Description of the task
Which distinct tags enclosed in square brackets appear in the commit notice, each listed once?

Selected excerpt
** BEGIN **
[spark] branch branch-3.0 updated: [SPARK-31501][SQL] AQE update UI should not cause deadlock

wenchen Mon, 20 Apr 2020 20:59:41 -0700

This is an automated email from the ASF dual-hosted git repository.

wenchen pushed a commit to branch branch-3.0
in repository https://gitbox.apache.org/repos/asf/spark.git



The following commit(s) were added to refs/heads/branch-3.0 by this push:
     new ad2fa2a  [SPARK-31501][SQL] AQE update UI should not cause deadlock
ad2fa2a is described below

commit ad2fa2a2d48f12aed741c45db0536ee49fed0275
Author: Maryann Xue <[email protected]>
AuthorDate: Tue Apr 21 03:56:42 2020 +0000

    [SPARK-31501][SQL] AQE update UI should not cause deadlock
    
    ### What changes were proposed in this pull request?
** END **
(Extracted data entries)
** BEGIN **
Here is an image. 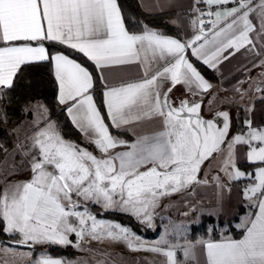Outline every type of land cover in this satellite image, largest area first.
<instances>
[{
  "label": "snow or ice",
  "instance_id": "1",
  "mask_svg": "<svg viewBox=\"0 0 264 264\" xmlns=\"http://www.w3.org/2000/svg\"><path fill=\"white\" fill-rule=\"evenodd\" d=\"M199 3L220 10L200 13L214 17L208 20L210 28L197 17L192 21L196 34L181 42L147 26L140 34L130 32L118 0H0V99L14 88L24 66L48 62L58 84V103L67 105L72 123L99 153L65 140L54 123L38 127L31 137V179L0 191V233L29 248H79L85 238L109 240L130 251L162 255L164 264H180L176 249L182 247L187 264L197 259L194 246L172 244L163 237L155 245H146L127 227L97 220L87 205L105 210L118 207L151 226L160 198L185 191L194 183H207L198 179L201 166L226 146L221 171L230 181L252 180L243 196L257 201L259 212L242 239L201 241L206 264H264V128H254L246 120V132L229 140L228 112L217 113L223 118L218 126L216 120L201 116L202 100L183 99L177 106L170 97L177 85H184L193 95L212 87L188 59L187 49L213 69L229 59L223 55L229 49L233 50L230 55L241 49L260 55L250 35L256 31L250 16L259 19V35L264 36V0H195ZM195 4L194 11H198ZM229 4L233 6L224 7ZM45 41L82 53L101 73L102 81L104 69L131 64L143 68V77L114 87L105 83V115L91 94L93 72L62 51L50 52ZM153 65L158 66L154 69ZM260 66L264 67V61ZM257 91L264 87L258 85ZM41 108L37 103L31 110ZM145 119H158L160 130L138 136L134 143L119 140L110 131ZM238 146L246 148V161L256 165L255 172L237 166ZM116 148L125 150L114 152ZM214 179L218 188L224 187L219 177ZM73 235L75 244L70 239ZM32 264L67 262L43 253Z\"/></svg>",
  "mask_w": 264,
  "mask_h": 264
},
{
  "label": "rangeland",
  "instance_id": "2",
  "mask_svg": "<svg viewBox=\"0 0 264 264\" xmlns=\"http://www.w3.org/2000/svg\"><path fill=\"white\" fill-rule=\"evenodd\" d=\"M260 82H264V75H262V73H257L253 75V80L244 90L239 89L238 91L236 88L224 89L220 85L219 87L215 86V89H211L213 97L206 104L205 112H211L212 106L216 105L214 104L215 100H221L224 104L228 105L227 112L230 116L229 140L232 136L236 135L232 115L236 114V116L240 119L242 117L241 112L250 114L253 111V108L256 105V99L260 94H262L257 91V86ZM212 92H209V94ZM37 103L43 105V108H41L39 112L32 111L31 109ZM44 109L47 108L44 106L41 99L36 98L29 107V117L23 124V130H21L20 127H15V125H10V130L15 134V144L12 148L6 150L2 160L0 161V191H2L6 185L22 183L29 179L30 174L32 175L31 166L26 163L27 161H30V155L33 152L31 149V137L28 138L27 135L30 134L32 129L44 125L46 126L48 123V119H50L51 116L49 111L47 110L45 112ZM49 122L54 123L57 131L62 135L58 123L53 118ZM217 123L219 126V121H217ZM62 137L67 141L74 142L81 147L92 151L94 154L99 155L92 144H87L83 140L81 143H78L65 138L63 135ZM134 142L135 141L131 143ZM240 149L241 146H238L236 149V152L238 153V158L236 155V159L238 161L241 157ZM124 150L125 149L123 148H119L116 152ZM227 151V147L225 146L223 152L213 154V157L206 161L205 168L200 169L198 179L200 181H207V183H194L185 191L161 197L159 200V206L155 209L153 214L151 226L146 223H140L135 216L121 211L118 207L107 209L110 212L123 214V219L133 220L134 218L135 221L142 225L144 230L152 233L154 232V236L140 234L134 230L131 224L123 223L120 220L114 221L101 217L100 213L103 214L107 210L100 205L89 203L87 205L88 210L92 213V215L96 216L97 220L103 221L104 223H118L127 227L136 236H139L146 245H155L162 237L167 239L172 244H178L181 246L192 245L194 246L192 251L197 259L188 261L187 264H205L203 258V245L200 243L202 238H200L197 242H192L188 239L193 226L201 222L202 216H211L207 213L205 214V212H208L211 209H217V211L219 209L218 215L223 213L227 219H230L234 218L233 215L239 214L240 206L242 207L243 212L246 209L251 210L253 207L251 202L247 201L240 205V191L243 183L230 181L228 176L221 171ZM214 177H219V182L224 186L223 188L217 187V181ZM93 206H97V208H94ZM79 210L82 211L83 207ZM185 213H187V215H185ZM212 217L215 219L219 218V216ZM233 226L235 227V224ZM227 228L228 226L221 227L218 223H213L209 227V232H218L223 234ZM70 239L74 244L76 243L74 235L70 236ZM112 244L113 242L109 240L101 242L85 238L84 241L80 242L79 248L71 245L60 247L69 249L70 254L77 253V255H86L88 264H164L165 262V257L162 255L154 254L148 251H130L122 243H114L118 246V257L120 258V260L117 259L116 261L113 256L115 253H113L112 248H110ZM34 246H46V248H48V245ZM16 248L18 250H28L26 249L27 247H21L18 245H16ZM28 251L34 250L29 249ZM176 252L180 264H185L182 247L177 248Z\"/></svg>",
  "mask_w": 264,
  "mask_h": 264
},
{
  "label": "crops",
  "instance_id": "3",
  "mask_svg": "<svg viewBox=\"0 0 264 264\" xmlns=\"http://www.w3.org/2000/svg\"><path fill=\"white\" fill-rule=\"evenodd\" d=\"M140 7L149 14H170V23L174 25L175 27L180 29V36L176 37L174 35L164 34L157 31L158 33H161L163 35H166L170 38L179 39L181 42H187L193 38V36L196 34V29L194 28L192 21L199 17L200 19H203V16L200 15V13H203V10L205 8L209 9V7L204 3L195 4V0H137ZM255 3H259V0H254ZM194 4L195 7L198 9V11H194ZM233 5H225L224 7H232ZM211 11L220 10V9H209ZM250 19L253 23V25L256 28V31L251 33V37L254 40L255 43V49L256 51L260 52L259 56L254 55L252 52L248 51L247 49H241L239 52H236L234 55H230V53L233 52L232 49H229L228 51L224 52V56H229V59L223 60V62L218 63L216 68H210L207 66L210 70L215 72V79H209L206 76H204L201 72V74L205 77V79L212 85L211 89H215V86L219 87V85L224 88H236L238 91L244 90L249 86V83L253 80V75L257 73H264V67H261V61H264V36L259 35V29H260V21L256 17L255 14L250 16ZM198 27V25H197ZM141 33V32H140ZM136 33V34H140ZM199 43V42H198ZM45 44V42H44ZM46 46V45H45ZM187 56L188 59L196 66L195 57L191 55V49H187ZM71 58V57H70ZM73 59V58H72ZM75 60V59H74ZM77 61V60H76ZM78 62V61H77ZM201 62L202 61H198ZM162 63V62H161ZM203 64V63H202ZM84 66V65H83ZM158 65H153V68L155 69ZM197 67V66H196ZM198 68V67H197ZM98 71V70H97ZM99 78L101 77V73L98 71ZM103 77L104 80L102 81L100 78V83L102 85V94L106 90L105 83L108 87H114L119 86L123 82H134L138 81L143 77V68L136 64L131 65H124V66H117L113 68H108L103 70ZM57 83V82H56ZM261 87H264V82H260L258 84ZM167 82L165 83V89L167 87ZM58 87V84H57ZM211 89L208 92L205 93H199L197 95H193L192 93L188 92L186 87L184 85H177L176 88L173 89L172 93H170L171 100L174 105H179L180 101L183 99H187L189 101H199L202 100V108H201V116L205 120H216L219 121V126H222L223 118L218 117V112H227L228 105L224 104L221 100H215L214 106H212V110L210 113L205 112V106L206 104L211 100L213 97V92ZM209 92H212L209 94ZM260 94L259 97L256 99V105L253 108V111L250 114H246L245 112H241L242 117L239 119V117L236 116V114L232 115V119L234 121V131L236 134L238 133H244L246 132L245 128V121L250 120L252 122V126L254 128H264V91H259ZM58 94L57 92V100H58ZM91 94L93 95L94 101L96 102L97 106H99L98 99L95 95V84L94 88L91 90ZM103 100V95H102ZM61 105V104H60ZM63 107H67V105H61ZM106 114V111H105ZM69 117V116H68ZM71 120V118L69 117ZM52 120V117L48 119V122ZM241 121V122H240ZM72 122V121H71ZM106 123H110V121L106 120ZM74 125V124H73ZM45 126V125H44ZM41 126V127H44ZM75 126V125H74ZM76 127V126H75ZM160 121L157 120H142L139 123L133 124L131 126H124L121 129H115L118 132H125L126 134H119V133H112L113 136H115L119 140L126 141L127 143H131L137 139L138 136H144V135H152L156 131L160 130ZM77 128V127H76ZM38 129V127L32 129L30 131V134L27 135V137H32L35 133V131ZM60 129V127H59ZM78 129V128H77ZM61 131V130H60ZM82 134V133H81ZM19 140V139H18ZM82 140L90 144L88 140L85 138V136L82 134ZM119 148L114 149L113 151L116 152ZM241 157L238 161L236 159V164L239 167V164L246 161V148L244 146H241L240 149ZM237 158L238 153L236 152ZM207 161V160H206ZM206 161L201 166V169L205 168ZM24 162V161H23ZM28 165L30 164V161L26 162ZM240 168V167H239ZM242 171H246L242 168H240ZM256 168L249 172H255ZM247 172V171H246ZM29 179H31V174L29 175ZM26 180V181H28ZM24 181V182H26ZM242 182V189H241V204H244L245 201L251 202L252 209H246L243 213L233 215L234 218L230 219H236L234 224L237 229H244V234L246 232V228L250 226L249 221L254 220L255 216L259 212V208L257 206V201L255 200H248L245 199L243 196V191L246 186H249L252 183V180L250 179H242L239 180ZM223 197V196H221ZM223 212V211H221ZM204 213V212H203ZM209 214L211 216H220L223 215L219 213V209H211L208 212H205V214ZM225 216V215H224ZM240 224V225H238ZM243 234V235H244ZM241 238H234L231 234L227 235H221L219 239H201L203 242L211 241L214 243L221 242L225 239H242ZM41 247V246H40ZM112 248V252L115 253L114 258L117 261V259L120 260L118 257V246L116 244H112L110 246ZM3 249H12L13 251H9L5 253ZM26 249H33L34 251H28V250H18L16 248V245L6 242L5 240L0 239V264H32V259L38 258L41 254L47 253L54 258H60L67 262V264H88L86 255H77V253H74L71 257H64L59 255H52L49 253L48 248L46 246L41 247L39 250H36L35 248H29ZM17 253H31L32 256L29 258L28 256H21ZM117 254V255H116ZM112 257V255H111ZM203 258L204 262L206 264V254L203 249Z\"/></svg>",
  "mask_w": 264,
  "mask_h": 264
},
{
  "label": "trees",
  "instance_id": "4",
  "mask_svg": "<svg viewBox=\"0 0 264 264\" xmlns=\"http://www.w3.org/2000/svg\"><path fill=\"white\" fill-rule=\"evenodd\" d=\"M121 6L122 13L125 18L126 27L130 32L140 33L144 27L147 26L150 29L159 30L164 34L180 36V29L170 23V14H149L146 13L139 5L137 0H118ZM46 47L50 52L56 50L62 51L69 57L77 60L79 63L87 67L94 75L95 95L98 99L99 106L102 111L104 110L102 100V85L98 71L95 69L91 61H88L82 53H78L75 50L68 49L66 46L59 45L57 43H51L45 41ZM198 69L204 76L209 79H215V72L210 70L207 66L201 62H195ZM58 87L54 78L53 71L48 62H37L31 65H26L22 68L21 73L18 74L15 80V86L11 90H7V94L3 99H0V161L2 160L6 150L12 148L15 144V134L10 130V125L20 127L23 130V124L29 117V109L31 103L40 98L44 106L49 111L50 116L58 123L61 133L65 138L71 139L75 142H82L81 132L73 125L69 119L65 107L61 106L57 100ZM106 115V114H105ZM113 133L126 134L125 132H118L113 128H110ZM239 167L252 171L256 168V165H250L247 162H242ZM240 183V181H235ZM97 208V206H93ZM243 212L240 206L239 214ZM100 213V212H99ZM101 217L111 220H120L123 223L131 224L135 231L147 236H154L155 233L149 232L142 228V225L131 219H123V214L118 212L105 211L100 213ZM236 219H227L224 215H220L218 219L212 216H202L201 222L195 224L188 239L192 242H197L202 239H219L221 235L231 234L234 238H241L244 234V229H237L233 225ZM213 223H218L221 227L228 226V228L220 234L218 232L210 233L209 227ZM0 239L5 240L8 243L15 244L14 239L9 237L6 233H0ZM22 247V246H21ZM48 251L52 255L64 256L66 258L71 257L69 249L60 246H47ZM36 250L41 247L33 246Z\"/></svg>",
  "mask_w": 264,
  "mask_h": 264
},
{
  "label": "built area",
  "instance_id": "5",
  "mask_svg": "<svg viewBox=\"0 0 264 264\" xmlns=\"http://www.w3.org/2000/svg\"><path fill=\"white\" fill-rule=\"evenodd\" d=\"M208 11H210L209 9H207V8H205L204 10H203V13H207ZM209 19H214V17H208L207 15H203V20L205 21V24H204V27L206 28V29H209L210 28V24L208 23V20Z\"/></svg>",
  "mask_w": 264,
  "mask_h": 264
},
{
  "label": "water",
  "instance_id": "6",
  "mask_svg": "<svg viewBox=\"0 0 264 264\" xmlns=\"http://www.w3.org/2000/svg\"><path fill=\"white\" fill-rule=\"evenodd\" d=\"M22 247H27V246H22Z\"/></svg>",
  "mask_w": 264,
  "mask_h": 264
}]
</instances>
** END **
Written answer
[spark], [SPARK-31501], [SQL]